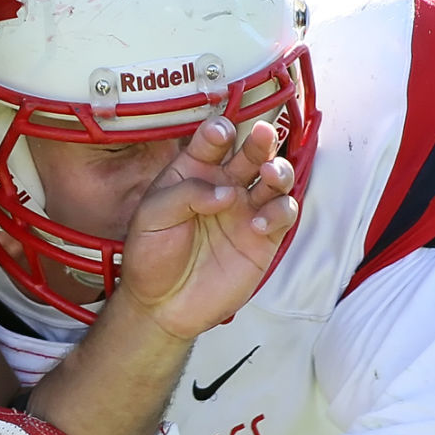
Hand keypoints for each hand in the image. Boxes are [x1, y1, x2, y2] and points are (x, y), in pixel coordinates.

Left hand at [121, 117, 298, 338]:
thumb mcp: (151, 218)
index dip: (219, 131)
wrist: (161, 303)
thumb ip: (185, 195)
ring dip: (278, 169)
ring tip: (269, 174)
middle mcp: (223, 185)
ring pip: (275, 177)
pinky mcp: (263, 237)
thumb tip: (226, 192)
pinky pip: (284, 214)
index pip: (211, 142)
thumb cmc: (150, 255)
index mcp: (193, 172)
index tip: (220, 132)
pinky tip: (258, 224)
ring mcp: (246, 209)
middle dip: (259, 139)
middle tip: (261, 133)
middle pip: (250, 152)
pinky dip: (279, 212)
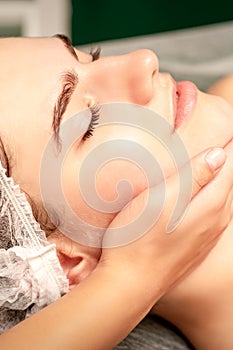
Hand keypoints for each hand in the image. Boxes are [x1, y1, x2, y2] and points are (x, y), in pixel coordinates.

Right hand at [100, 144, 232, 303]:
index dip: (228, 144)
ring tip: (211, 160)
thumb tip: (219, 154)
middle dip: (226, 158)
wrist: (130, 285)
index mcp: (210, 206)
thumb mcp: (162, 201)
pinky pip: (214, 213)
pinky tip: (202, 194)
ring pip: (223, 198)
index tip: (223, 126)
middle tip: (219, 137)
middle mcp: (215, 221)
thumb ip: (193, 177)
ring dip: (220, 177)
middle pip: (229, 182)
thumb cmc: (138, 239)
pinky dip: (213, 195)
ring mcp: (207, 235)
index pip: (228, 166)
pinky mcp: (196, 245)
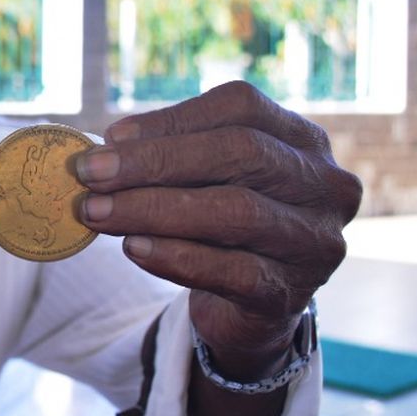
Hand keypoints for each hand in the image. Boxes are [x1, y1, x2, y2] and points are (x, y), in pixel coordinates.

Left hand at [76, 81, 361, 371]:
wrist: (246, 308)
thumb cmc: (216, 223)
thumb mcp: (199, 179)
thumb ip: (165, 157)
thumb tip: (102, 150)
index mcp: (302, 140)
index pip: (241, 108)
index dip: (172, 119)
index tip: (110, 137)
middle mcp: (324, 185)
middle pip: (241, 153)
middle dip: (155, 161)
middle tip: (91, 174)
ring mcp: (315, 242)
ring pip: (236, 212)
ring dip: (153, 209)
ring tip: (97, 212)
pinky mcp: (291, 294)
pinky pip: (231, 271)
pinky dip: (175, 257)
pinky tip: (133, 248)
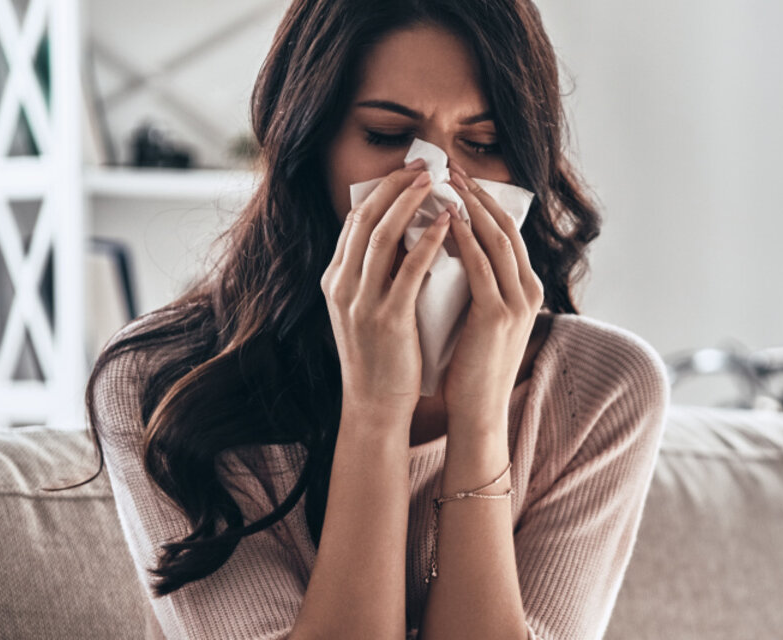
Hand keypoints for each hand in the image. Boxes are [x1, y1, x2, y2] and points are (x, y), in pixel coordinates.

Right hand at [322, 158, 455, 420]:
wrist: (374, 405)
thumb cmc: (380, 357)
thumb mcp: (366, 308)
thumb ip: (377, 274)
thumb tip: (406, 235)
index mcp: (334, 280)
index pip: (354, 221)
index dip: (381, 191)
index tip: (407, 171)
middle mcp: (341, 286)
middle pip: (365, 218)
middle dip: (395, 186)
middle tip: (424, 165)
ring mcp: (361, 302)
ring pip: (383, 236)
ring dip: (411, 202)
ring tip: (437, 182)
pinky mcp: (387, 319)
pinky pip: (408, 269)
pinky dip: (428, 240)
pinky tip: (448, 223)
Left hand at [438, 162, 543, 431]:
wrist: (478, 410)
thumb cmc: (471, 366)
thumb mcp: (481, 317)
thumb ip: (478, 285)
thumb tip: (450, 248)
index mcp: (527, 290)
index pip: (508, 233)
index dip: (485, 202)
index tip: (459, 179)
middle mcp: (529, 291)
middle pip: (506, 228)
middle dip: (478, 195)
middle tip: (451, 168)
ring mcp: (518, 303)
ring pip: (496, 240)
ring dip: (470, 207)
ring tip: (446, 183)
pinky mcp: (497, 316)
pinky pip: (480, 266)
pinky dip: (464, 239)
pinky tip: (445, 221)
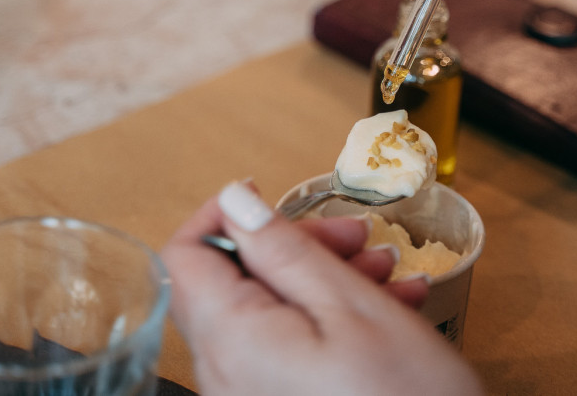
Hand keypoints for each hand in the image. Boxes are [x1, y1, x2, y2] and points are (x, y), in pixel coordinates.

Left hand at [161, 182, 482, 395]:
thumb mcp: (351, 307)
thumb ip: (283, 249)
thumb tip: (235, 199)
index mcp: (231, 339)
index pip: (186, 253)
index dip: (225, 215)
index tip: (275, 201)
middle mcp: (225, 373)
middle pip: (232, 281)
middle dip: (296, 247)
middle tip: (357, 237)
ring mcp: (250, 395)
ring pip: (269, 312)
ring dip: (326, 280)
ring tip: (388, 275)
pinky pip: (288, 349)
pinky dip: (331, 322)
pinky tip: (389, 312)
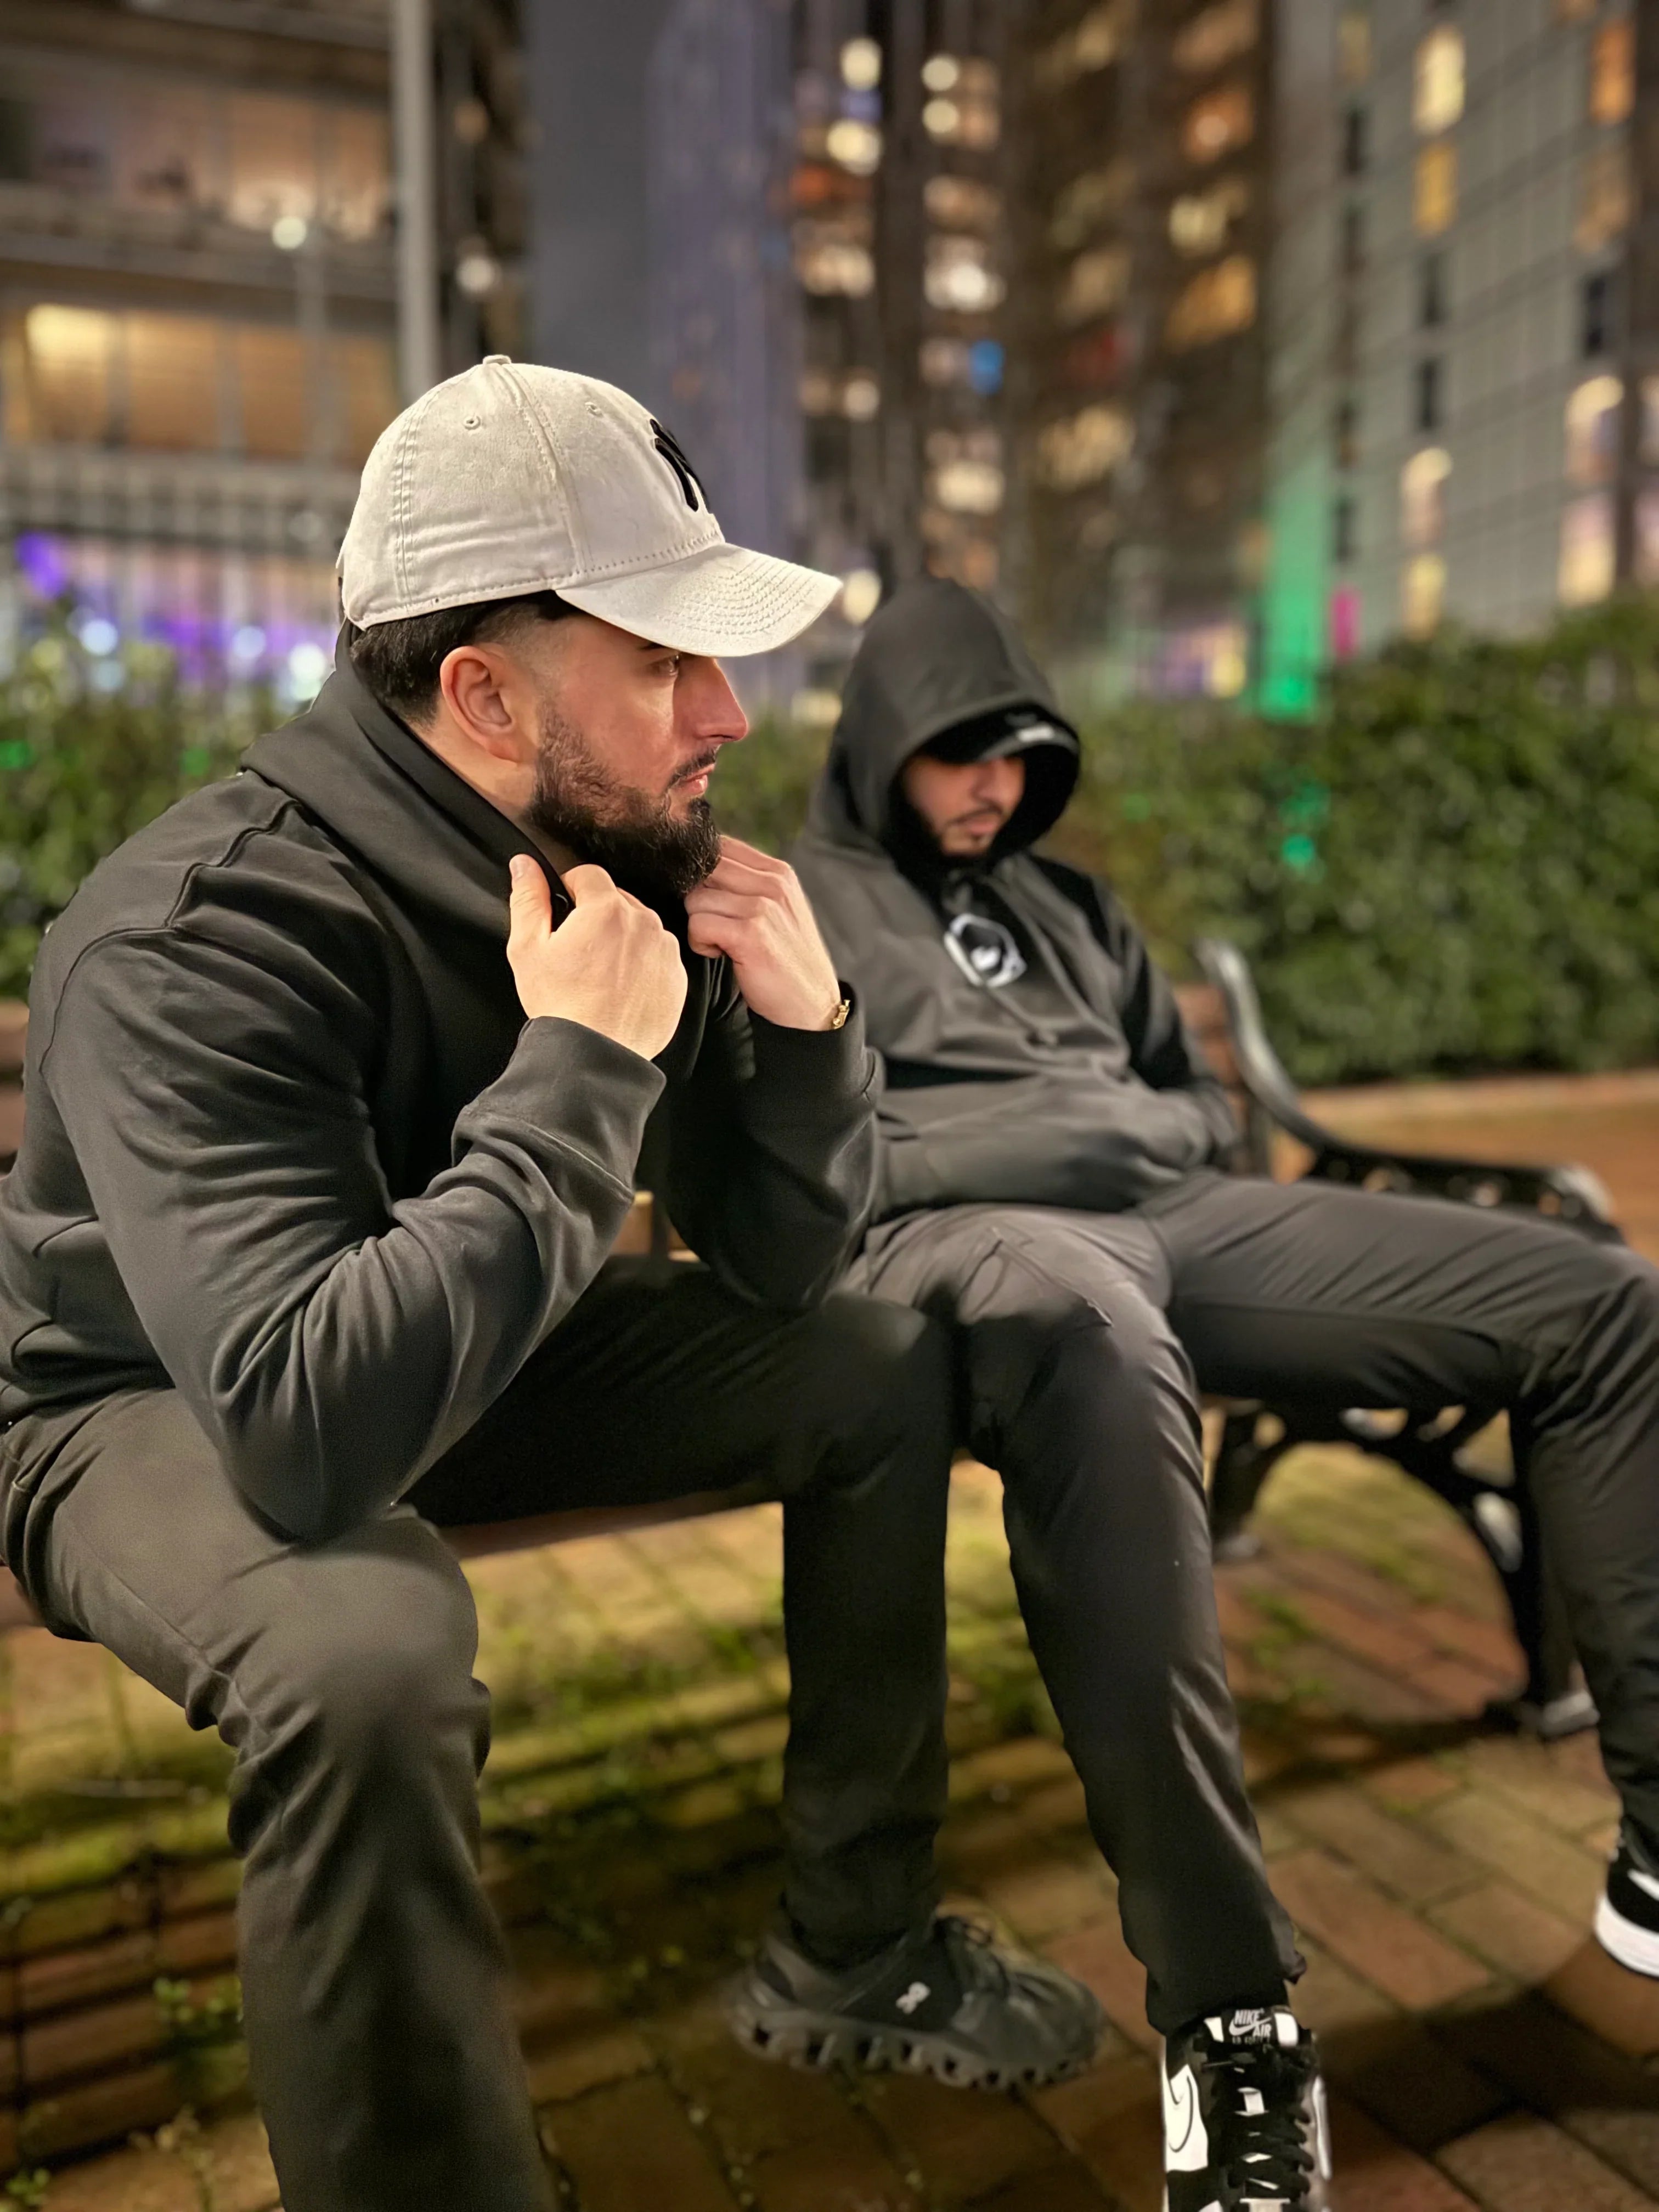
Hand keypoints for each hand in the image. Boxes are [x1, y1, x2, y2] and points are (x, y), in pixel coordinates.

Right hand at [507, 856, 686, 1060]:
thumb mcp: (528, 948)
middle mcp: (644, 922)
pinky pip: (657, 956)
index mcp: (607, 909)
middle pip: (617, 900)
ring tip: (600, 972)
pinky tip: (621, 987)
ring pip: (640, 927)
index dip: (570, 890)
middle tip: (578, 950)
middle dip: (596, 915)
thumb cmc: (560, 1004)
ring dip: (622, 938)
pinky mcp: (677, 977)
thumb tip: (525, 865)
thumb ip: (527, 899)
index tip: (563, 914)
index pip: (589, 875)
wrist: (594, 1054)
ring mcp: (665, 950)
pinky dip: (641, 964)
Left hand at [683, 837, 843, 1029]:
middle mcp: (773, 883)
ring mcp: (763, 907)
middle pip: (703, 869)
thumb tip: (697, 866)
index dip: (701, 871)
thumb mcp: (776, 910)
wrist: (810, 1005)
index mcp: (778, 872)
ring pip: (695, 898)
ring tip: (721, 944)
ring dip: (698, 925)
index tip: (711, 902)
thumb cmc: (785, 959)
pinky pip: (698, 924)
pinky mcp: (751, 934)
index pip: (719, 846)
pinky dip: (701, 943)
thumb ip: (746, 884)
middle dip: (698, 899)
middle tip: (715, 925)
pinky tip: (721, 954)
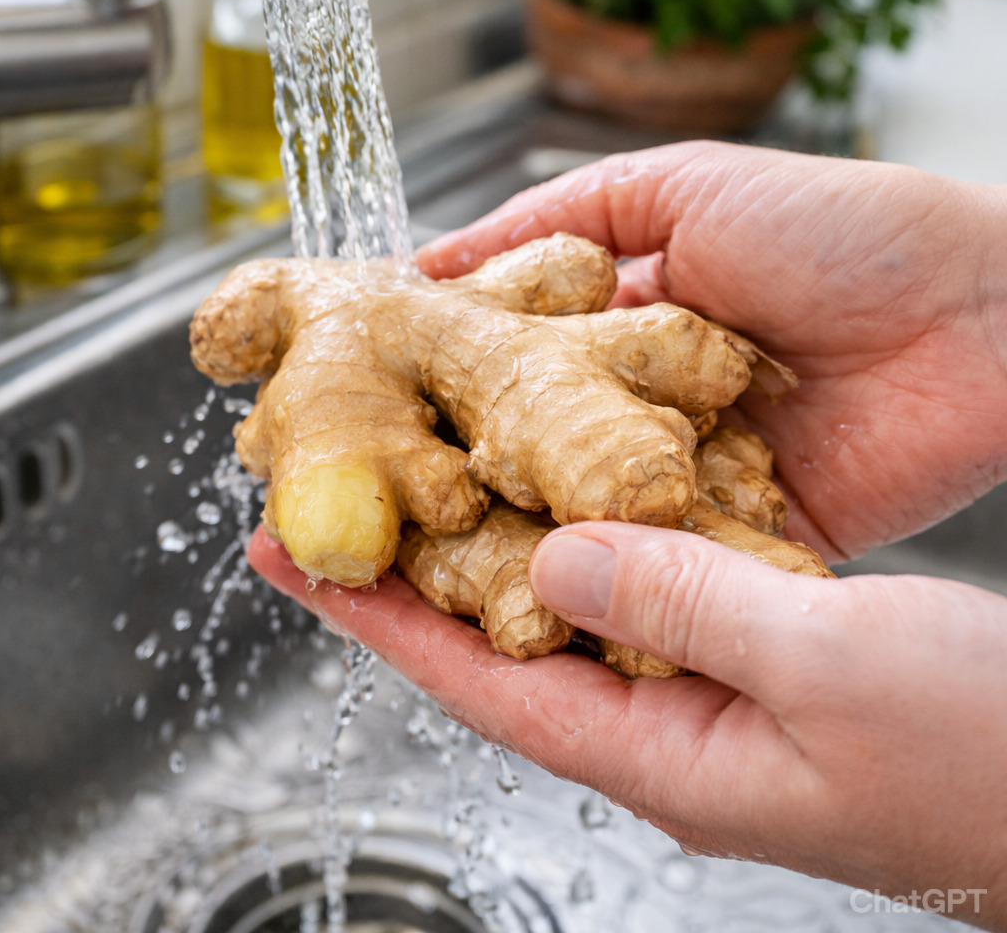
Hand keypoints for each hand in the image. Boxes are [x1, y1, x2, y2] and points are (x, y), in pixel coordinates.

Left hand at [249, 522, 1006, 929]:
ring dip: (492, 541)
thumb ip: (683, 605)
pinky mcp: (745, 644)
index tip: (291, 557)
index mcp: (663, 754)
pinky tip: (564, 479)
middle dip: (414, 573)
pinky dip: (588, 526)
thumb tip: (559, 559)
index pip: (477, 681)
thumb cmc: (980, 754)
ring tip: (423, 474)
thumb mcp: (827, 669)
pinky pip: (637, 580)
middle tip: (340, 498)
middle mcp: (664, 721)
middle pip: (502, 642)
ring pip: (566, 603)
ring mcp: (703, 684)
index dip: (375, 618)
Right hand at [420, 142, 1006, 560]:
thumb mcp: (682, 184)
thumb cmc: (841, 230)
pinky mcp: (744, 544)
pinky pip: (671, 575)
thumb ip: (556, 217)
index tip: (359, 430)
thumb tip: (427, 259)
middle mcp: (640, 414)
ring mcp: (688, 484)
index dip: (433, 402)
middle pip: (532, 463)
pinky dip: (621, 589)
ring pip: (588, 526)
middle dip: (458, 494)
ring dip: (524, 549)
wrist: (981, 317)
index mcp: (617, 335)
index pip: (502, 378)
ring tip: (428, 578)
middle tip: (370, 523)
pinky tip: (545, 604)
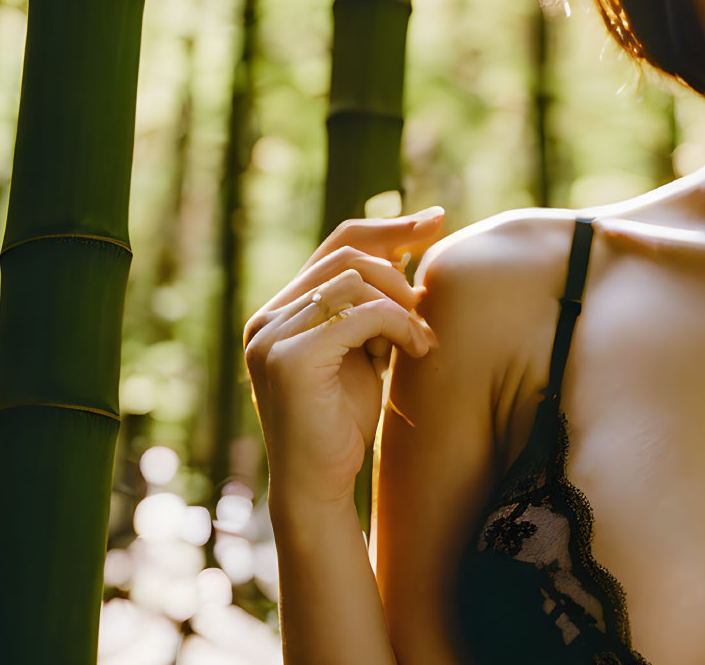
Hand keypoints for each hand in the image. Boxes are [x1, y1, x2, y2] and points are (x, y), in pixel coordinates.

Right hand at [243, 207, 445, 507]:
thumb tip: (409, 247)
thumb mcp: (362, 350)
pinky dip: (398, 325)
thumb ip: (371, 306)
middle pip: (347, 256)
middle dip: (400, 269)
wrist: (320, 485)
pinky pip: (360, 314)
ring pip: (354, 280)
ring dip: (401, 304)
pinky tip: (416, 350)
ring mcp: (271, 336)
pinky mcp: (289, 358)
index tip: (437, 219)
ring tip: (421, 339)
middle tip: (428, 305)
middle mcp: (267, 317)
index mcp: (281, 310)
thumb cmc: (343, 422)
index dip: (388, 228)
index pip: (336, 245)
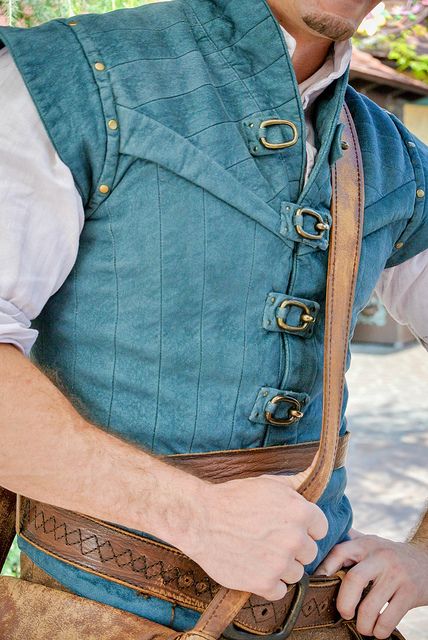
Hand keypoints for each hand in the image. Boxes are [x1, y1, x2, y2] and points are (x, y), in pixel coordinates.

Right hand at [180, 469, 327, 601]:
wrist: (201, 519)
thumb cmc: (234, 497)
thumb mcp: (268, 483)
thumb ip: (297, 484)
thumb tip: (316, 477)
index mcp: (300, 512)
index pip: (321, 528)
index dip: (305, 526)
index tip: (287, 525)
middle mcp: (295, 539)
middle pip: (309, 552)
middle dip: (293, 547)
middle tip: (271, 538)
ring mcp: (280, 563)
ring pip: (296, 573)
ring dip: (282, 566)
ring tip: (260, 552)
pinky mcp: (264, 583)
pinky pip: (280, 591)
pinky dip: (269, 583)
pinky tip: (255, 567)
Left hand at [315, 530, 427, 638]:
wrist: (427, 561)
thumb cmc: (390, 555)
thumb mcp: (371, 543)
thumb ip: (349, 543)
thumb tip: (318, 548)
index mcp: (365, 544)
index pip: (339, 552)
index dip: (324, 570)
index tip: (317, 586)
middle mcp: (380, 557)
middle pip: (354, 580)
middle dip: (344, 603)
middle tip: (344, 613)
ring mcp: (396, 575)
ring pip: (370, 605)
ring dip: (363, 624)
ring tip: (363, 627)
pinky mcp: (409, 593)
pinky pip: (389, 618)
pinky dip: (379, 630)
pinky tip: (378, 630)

::::::

* TASK *
Filter the material for the word "wrist" and copy each matching line.

* EXERCISE RESULT *
wrist: (161, 303)
wrist: (130, 285)
wrist: (246, 308)
wrist: (374, 405)
wrist: (478, 410)
wrist: (594, 1054)
wrist: (810, 1005)
wrist: (981, 317)
wrist: (320, 485)
wrist: (201, 519)
wrist: (427, 561)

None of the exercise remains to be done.